>>>

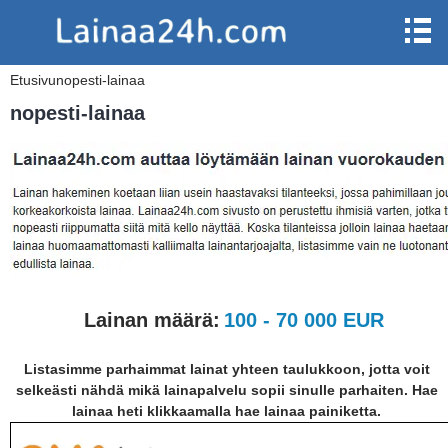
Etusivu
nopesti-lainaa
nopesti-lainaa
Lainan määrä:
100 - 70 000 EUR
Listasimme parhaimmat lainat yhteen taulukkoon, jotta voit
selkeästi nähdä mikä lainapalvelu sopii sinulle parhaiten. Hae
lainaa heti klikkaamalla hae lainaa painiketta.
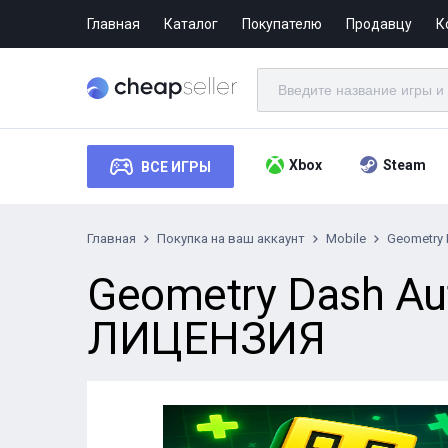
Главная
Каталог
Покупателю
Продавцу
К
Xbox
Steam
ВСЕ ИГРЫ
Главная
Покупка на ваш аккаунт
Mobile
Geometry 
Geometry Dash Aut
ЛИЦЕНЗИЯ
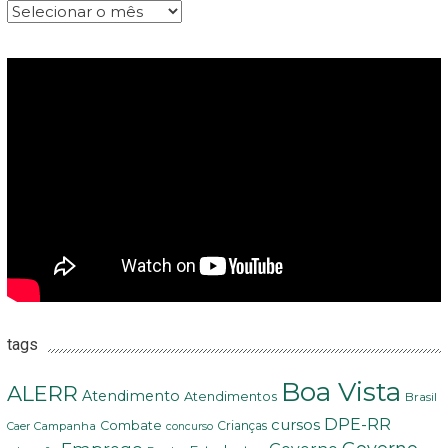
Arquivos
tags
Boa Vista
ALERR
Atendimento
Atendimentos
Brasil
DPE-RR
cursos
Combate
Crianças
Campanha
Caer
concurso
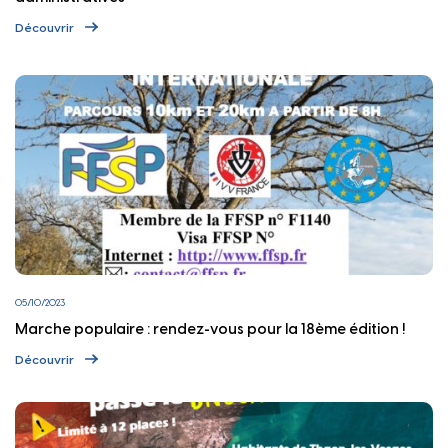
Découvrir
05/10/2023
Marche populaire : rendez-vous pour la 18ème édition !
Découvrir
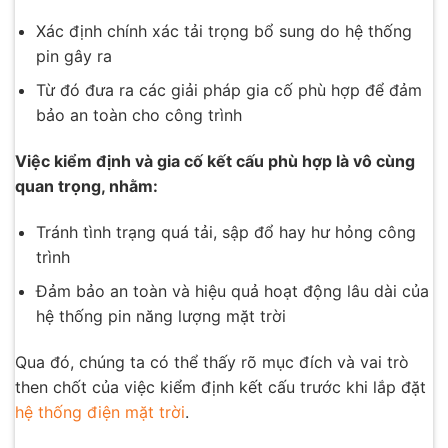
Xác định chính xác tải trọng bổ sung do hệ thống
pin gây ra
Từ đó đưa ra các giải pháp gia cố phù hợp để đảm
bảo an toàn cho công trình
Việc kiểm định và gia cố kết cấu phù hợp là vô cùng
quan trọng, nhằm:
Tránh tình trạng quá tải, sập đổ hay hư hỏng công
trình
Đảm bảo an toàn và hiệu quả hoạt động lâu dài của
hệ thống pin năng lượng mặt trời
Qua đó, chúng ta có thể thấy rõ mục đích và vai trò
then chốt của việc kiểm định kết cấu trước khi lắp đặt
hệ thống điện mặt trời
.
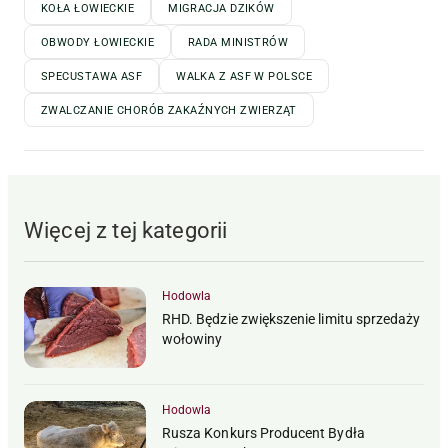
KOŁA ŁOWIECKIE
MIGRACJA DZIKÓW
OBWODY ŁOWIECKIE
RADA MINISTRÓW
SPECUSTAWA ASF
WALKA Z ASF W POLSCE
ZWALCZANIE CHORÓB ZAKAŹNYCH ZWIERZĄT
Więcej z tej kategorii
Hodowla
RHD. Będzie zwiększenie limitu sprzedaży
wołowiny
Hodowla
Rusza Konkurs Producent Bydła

<<<

§ **Exercise objective**:
Please rewrite every line of text from all the records above as a single numbered list. Skip any blank lines and leave the pictures out.

§ **Exercise response**:
1. Etusivu
2. nopesti-lainaa
3. nopesti-lainaa
4. Lainan määrä:
5. 100 - 70 000 EUR
6. Listasimme parhaimmat lainat yhteen taulukkoon, jotta voit
7. selkeästi nähdä mikä lainapalvelu sopii sinulle parhaiten. Hae
8. lainaa heti klikkaamalla hae lainaa painiketta.
9. Главная
10. Каталог
11. Покупателю
12. Продавцу
13. К
14. Xbox
15. Steam
16. ВСЕ ИГРЫ
17. Главная
18. Покупка на ваш аккаунт
19. Mobile
20. Geometry 
21. Geometry Dash Aut
22. ЛИЦЕНЗИЯ
23. Arquivos
24. tags
25. Boa Vista
26. ALERR
27. Atendimento
28. Atendimentos
29. Brasil
30. DPE-RR
31. cursos
32. Combate
33. Crianças
34. Campanha
35. Caer
36. concurso
37. Découvrir
38. 05/10/2023
39. Marche populaire : rendez-vous pour la 18ème édition !
40. Découvrir
41. Xác định chính xác tải trọng bổ sung do hệ thống
42. pin gây ra
43. Từ đó đưa ra các giải pháp gia cố phù hợp để đảm
44. bảo an toàn cho công trình
45. Việc kiểm định và gia cố kết cấu phù hợp là vô cùng
46. quan trọng, nhằm:
47. Tránh tình trạng quá tải, sập đổ hay hư hỏng công
48. trình
49. Đảm bảo an toàn và hiệu quả hoạt động lâu dài của
50. hệ thống pin năng lượng mặt trời
51. Qua đó, chúng ta có thể thấy rõ mục đích và vai trò
52. then chốt của việc kiểm định kết cấu trước khi lắp đặt
53. hệ thống điện mặt trời
54. .
55. KOŁA ŁOWIECKIE
56. MIGRACJA DZIKÓW
57. OBWODY ŁOWIECKIE
58. RADA MINISTRÓW
59. SPECUSTAWA ASF
60. WALKA Z ASF W POLSCE
61. ZWALCZANIE CHORÓB ZAKAŹNYCH ZWIERZĄT
62. Więcej z tej kategorii
63. Hodowla
64. RHD. Będzie zwiększenie limitu sprzedaży
65. wołowiny
66. Hodowla
67. Rusza Konkurs Producent Bydła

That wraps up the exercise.